PROVIDED PASSAGE Block Start

But that seems wrong - it looks simply at the __builtin_expect
def here, not taking into account the edge this flows through
(the unlikely edge).

If we look at the recorded edge predictions we instead see

$28 = {ep_next = 0x43e4c80, ep_edge = <edge 0x7ffff67e0f00 (3 -> 5)>, 
  ep_predictor = PRED_BUILTIN_EXPECT, ep_probability = 1000}

so that's the same edge but unlikely now.  Of course there's
no value recorded for this.  For the other edge into the PHI
we get

$31 = {ep_next = 0x43c1e90, ep_edge = <edge 0x7ffff67e0f60 (4 -> 5)>, 
  ep_predictor = PRED_BUILTIN_EXPECT, ep_probability = 9000}

so to me a more reasonable approach would be to record '0' from
the 2nd edge with a probability of 9000 (or for the '+' case IL
'1' with a probability of 1000).  There's possibly a way to
combine predictor + value (here we'd simply take the more
probable value, or the constant for a PHI).  I also see that
we handle any PHI this way, not just PHIs defined in the same
BB as the condition which op we're ultimatively interested in.

PROVIDED PASSAGE Block End

▶ REQUIRED WORK:
(A) Echo everything in the passage on __builtin_expect edge predictions from "so to me a more" down to "ultimatively interested in.".
(B) Give what follows the last sentence of the passage on __builtin_expect edge predictions.

THE DATA Block Start

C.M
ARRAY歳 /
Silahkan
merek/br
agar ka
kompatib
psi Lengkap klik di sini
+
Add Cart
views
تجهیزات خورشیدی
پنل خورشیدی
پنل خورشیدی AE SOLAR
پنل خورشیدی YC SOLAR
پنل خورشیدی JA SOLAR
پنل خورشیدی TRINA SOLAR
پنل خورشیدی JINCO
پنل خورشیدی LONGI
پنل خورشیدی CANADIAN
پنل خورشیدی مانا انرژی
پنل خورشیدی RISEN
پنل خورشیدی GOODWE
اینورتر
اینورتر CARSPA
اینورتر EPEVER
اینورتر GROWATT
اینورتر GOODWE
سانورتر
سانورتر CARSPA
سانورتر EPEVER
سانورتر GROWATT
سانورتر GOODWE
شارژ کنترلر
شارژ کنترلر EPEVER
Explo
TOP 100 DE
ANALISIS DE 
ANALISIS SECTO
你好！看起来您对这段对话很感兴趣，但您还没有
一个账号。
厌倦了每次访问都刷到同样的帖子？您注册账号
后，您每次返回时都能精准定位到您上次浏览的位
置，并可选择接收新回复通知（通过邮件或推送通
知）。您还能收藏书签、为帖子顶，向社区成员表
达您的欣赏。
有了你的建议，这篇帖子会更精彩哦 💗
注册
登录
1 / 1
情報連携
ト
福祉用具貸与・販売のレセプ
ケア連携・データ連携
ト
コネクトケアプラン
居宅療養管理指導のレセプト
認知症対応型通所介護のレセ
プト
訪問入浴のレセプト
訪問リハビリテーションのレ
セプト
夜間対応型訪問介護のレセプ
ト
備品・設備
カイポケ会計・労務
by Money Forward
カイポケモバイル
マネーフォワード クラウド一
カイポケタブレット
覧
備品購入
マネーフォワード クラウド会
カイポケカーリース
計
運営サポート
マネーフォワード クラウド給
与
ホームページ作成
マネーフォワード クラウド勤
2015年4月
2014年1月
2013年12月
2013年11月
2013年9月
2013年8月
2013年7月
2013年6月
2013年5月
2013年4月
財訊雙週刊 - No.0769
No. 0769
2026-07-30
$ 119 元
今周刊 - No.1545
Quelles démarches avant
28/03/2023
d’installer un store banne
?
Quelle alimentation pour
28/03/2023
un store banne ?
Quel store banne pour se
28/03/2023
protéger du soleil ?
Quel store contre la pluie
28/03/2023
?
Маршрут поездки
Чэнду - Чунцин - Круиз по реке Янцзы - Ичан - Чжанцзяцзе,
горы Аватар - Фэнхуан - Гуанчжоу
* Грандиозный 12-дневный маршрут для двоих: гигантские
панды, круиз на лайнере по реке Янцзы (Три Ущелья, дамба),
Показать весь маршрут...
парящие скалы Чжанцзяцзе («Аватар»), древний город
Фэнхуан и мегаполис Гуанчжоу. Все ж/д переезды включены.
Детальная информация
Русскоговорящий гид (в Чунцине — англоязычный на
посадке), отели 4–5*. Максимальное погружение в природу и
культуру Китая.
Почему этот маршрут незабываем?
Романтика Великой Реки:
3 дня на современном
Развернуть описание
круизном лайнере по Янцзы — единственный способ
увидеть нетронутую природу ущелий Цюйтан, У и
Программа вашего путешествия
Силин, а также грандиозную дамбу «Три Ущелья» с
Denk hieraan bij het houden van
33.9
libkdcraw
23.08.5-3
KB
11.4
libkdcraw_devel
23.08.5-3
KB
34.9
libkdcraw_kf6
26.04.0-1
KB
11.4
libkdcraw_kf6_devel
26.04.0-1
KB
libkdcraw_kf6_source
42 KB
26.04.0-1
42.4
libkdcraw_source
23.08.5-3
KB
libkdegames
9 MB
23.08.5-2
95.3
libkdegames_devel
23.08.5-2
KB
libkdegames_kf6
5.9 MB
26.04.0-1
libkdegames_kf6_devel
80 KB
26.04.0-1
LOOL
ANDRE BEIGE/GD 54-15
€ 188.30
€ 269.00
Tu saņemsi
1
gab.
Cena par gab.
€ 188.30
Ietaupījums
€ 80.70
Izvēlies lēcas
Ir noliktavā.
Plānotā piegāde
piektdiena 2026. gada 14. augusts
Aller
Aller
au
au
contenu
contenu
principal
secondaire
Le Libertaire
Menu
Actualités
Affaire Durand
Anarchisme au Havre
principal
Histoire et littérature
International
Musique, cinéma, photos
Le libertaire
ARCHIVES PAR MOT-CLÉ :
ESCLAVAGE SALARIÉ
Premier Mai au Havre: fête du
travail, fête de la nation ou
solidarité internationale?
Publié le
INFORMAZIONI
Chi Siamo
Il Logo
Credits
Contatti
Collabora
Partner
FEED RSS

THE DATA Block End

▶ ANSWERS BELOW:
(A)
so to me a more reasonable approach would be to record '0' from
the 2nd edge with a probability of 9000 (or for the '+' case IL
'1' with a probability of 1000).  There's possibly a way to
combine predictor + value (here we'd simply take the more
probable value, or the constant for a PHI).  I also see that
we handle any PHI this way, not just PHIs defined in the same
BB as the condition which op we're ultimatively interested in.

(B)
So my conclusion is that currently it's pure luck the testcase
"works", and thus adjusting it and opening a bug with the
above findings would be appropriate?

Honza?

As for the LIM testcase, I'll try massaging it further, possibly
turning it into a GIMPLE testcase with fixed counts will make it
work.

Richard.